_Action item:_ In the data that follows, every line containing the word "down" should be returned.

_Data to process:_
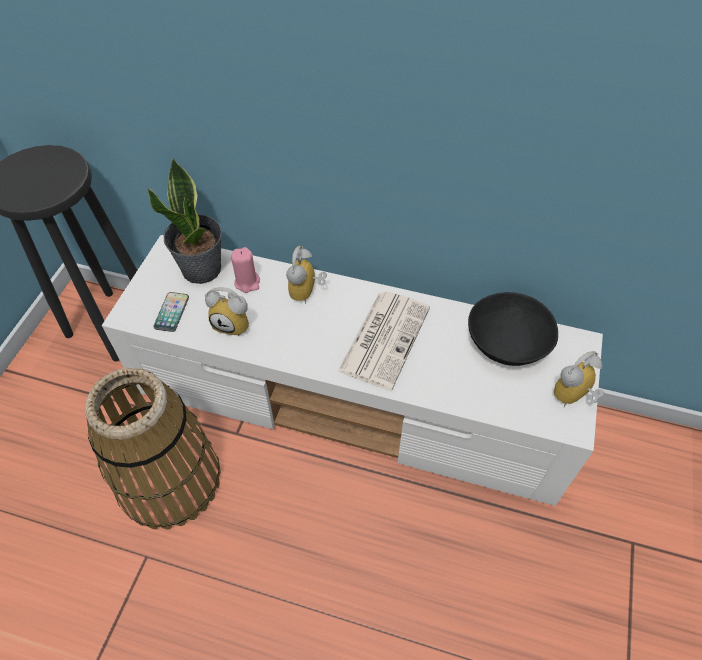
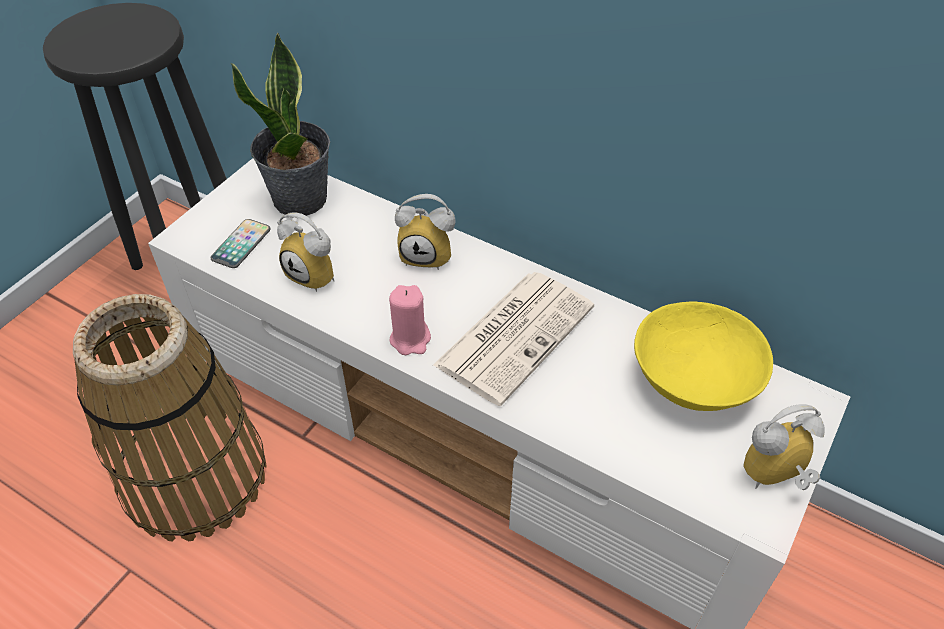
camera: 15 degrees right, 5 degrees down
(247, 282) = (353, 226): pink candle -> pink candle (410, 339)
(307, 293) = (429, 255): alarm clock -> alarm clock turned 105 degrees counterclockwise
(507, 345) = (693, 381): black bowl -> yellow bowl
--
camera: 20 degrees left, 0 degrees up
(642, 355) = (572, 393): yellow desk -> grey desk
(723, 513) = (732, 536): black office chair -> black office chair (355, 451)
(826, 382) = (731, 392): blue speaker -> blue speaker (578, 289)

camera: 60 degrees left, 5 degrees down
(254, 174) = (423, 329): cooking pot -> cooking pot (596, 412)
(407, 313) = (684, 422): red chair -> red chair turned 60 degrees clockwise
---
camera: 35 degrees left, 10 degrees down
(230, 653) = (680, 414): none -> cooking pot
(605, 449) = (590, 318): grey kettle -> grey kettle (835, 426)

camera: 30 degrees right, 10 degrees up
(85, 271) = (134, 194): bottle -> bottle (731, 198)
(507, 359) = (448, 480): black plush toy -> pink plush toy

_Answer area:_
camera: 15 degrees right, 5 degrees down
camera: 60 degrees left, 5 degrees down
camera: 35 degrees left, 10 degrees down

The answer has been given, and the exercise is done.